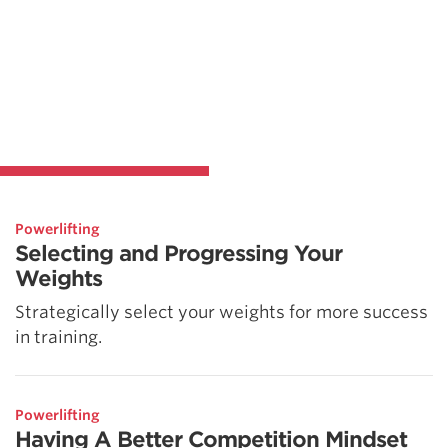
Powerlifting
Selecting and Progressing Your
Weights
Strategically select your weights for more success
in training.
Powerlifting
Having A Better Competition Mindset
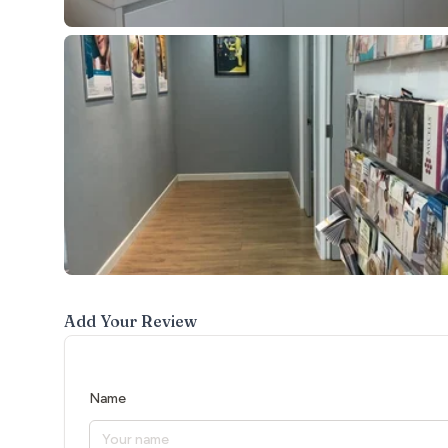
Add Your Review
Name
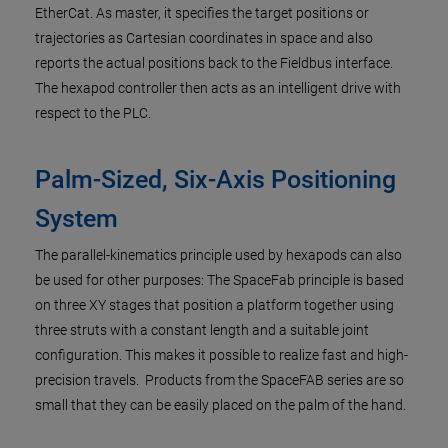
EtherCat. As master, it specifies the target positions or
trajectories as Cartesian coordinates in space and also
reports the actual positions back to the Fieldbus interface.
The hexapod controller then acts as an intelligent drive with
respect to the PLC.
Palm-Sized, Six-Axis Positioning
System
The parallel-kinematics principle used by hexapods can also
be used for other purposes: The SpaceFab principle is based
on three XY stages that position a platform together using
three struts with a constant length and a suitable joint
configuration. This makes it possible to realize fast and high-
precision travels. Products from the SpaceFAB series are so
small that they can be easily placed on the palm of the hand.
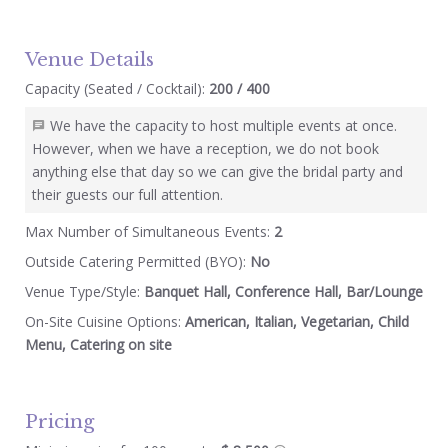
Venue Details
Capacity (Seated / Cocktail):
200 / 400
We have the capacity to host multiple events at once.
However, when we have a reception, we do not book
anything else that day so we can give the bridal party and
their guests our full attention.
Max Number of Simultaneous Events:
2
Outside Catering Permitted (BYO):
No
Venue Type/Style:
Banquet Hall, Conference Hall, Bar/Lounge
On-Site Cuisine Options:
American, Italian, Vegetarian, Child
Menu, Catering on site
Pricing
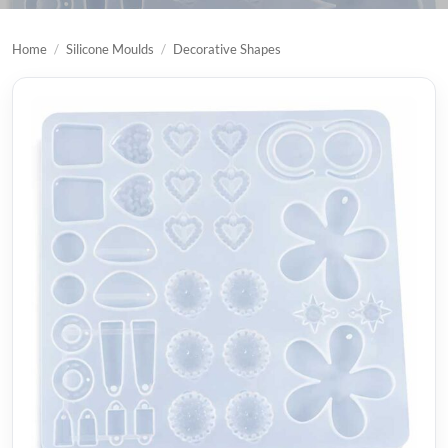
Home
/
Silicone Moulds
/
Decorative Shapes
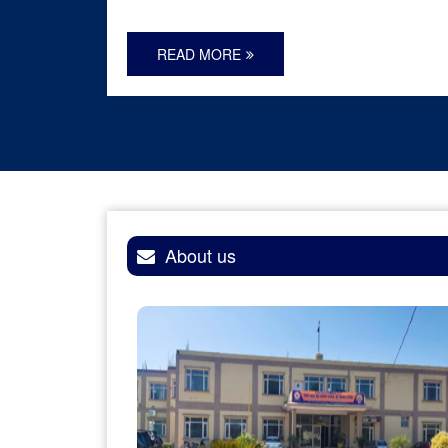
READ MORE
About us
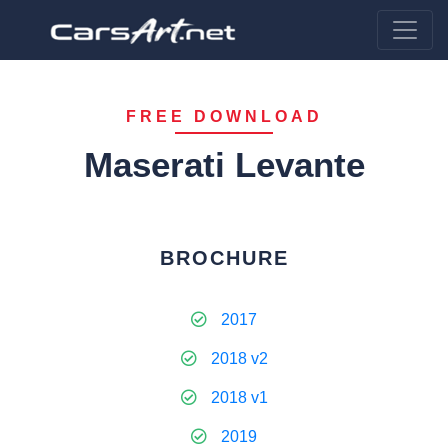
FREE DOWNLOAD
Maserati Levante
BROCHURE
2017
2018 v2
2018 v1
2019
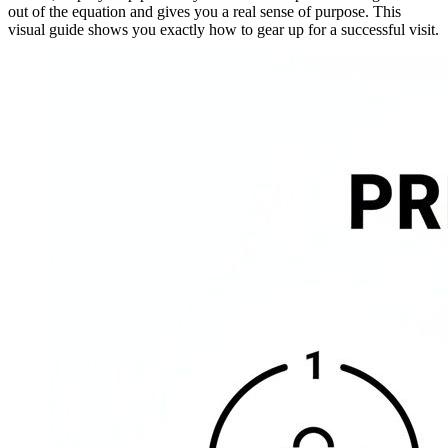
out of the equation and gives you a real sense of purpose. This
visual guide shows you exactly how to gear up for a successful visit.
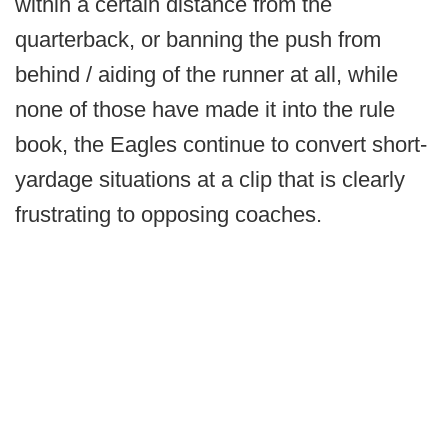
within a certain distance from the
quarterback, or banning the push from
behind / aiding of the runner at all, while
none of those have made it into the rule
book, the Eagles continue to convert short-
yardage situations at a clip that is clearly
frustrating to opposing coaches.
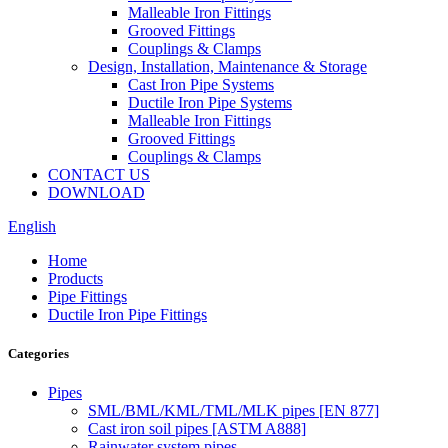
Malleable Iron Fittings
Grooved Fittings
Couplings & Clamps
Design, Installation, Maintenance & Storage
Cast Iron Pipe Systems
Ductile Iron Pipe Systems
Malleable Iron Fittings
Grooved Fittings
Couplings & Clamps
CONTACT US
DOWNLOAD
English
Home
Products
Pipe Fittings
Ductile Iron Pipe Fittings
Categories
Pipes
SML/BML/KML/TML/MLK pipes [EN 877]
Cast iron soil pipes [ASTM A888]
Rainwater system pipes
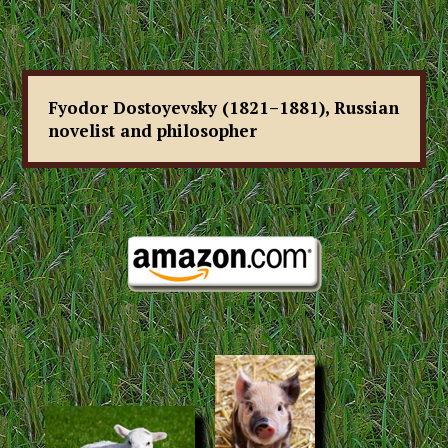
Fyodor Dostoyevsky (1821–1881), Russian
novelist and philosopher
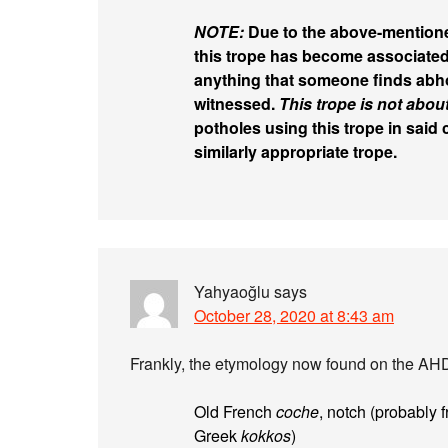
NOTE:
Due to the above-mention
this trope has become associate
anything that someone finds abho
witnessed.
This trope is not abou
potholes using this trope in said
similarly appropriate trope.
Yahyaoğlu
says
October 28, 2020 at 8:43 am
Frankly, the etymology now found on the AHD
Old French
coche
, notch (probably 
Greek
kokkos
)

...

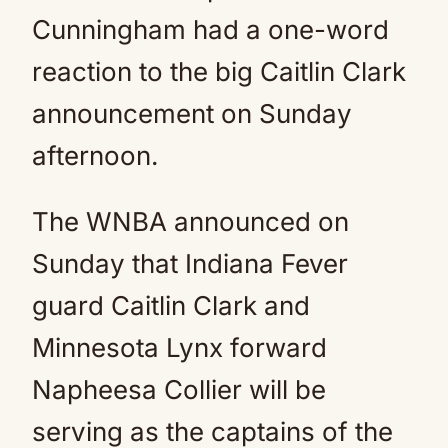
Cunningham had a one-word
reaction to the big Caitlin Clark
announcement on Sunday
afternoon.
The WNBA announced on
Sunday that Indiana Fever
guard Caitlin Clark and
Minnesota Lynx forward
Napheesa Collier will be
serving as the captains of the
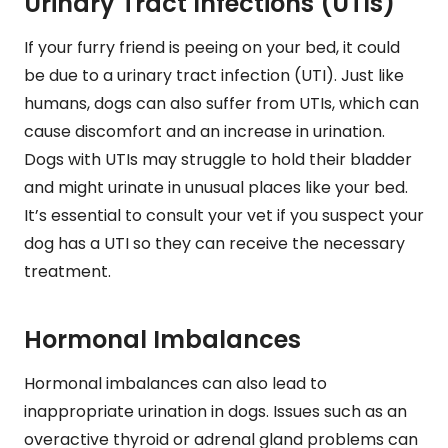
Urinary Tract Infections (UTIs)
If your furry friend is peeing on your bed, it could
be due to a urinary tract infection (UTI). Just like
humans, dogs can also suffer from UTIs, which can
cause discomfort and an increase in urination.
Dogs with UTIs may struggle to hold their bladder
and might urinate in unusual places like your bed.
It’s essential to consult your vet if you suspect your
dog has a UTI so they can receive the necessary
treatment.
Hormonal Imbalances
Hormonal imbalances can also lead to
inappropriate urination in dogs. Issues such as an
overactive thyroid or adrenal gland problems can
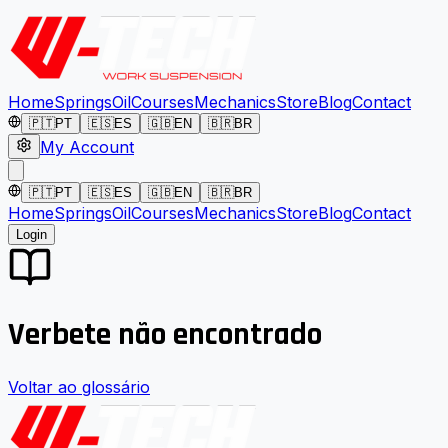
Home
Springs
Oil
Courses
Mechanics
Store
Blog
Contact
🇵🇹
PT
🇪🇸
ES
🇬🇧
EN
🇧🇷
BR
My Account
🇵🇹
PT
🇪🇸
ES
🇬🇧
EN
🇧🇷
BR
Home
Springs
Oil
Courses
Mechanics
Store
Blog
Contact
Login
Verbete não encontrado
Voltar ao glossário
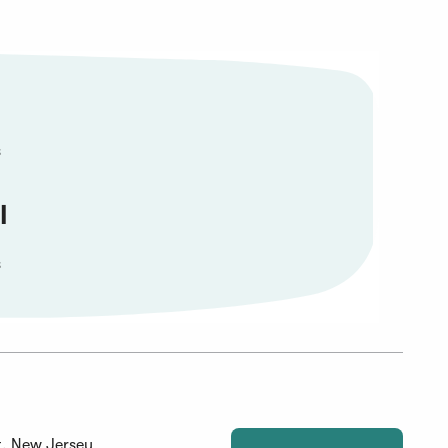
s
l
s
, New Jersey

---

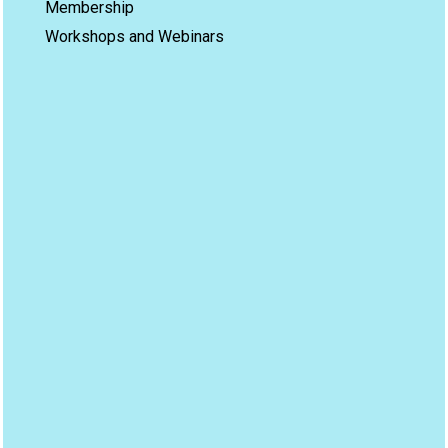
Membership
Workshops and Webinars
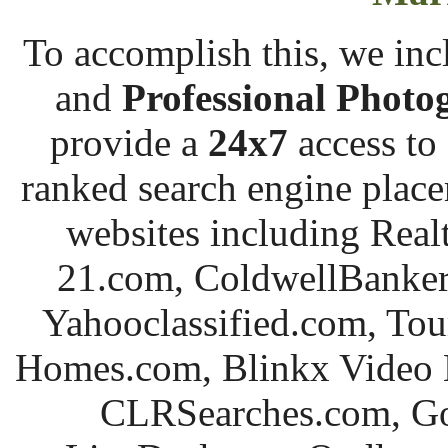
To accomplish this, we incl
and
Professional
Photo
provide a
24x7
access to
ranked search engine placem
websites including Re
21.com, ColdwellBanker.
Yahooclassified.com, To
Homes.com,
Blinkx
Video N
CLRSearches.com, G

Task description ▸ Only lines containing the string "Ductile" belong in the answer; find them in the data above and copy them.

Solution to this task ▸
Ductile Iron Pipe Systems
Ductile Iron Pipe Fittings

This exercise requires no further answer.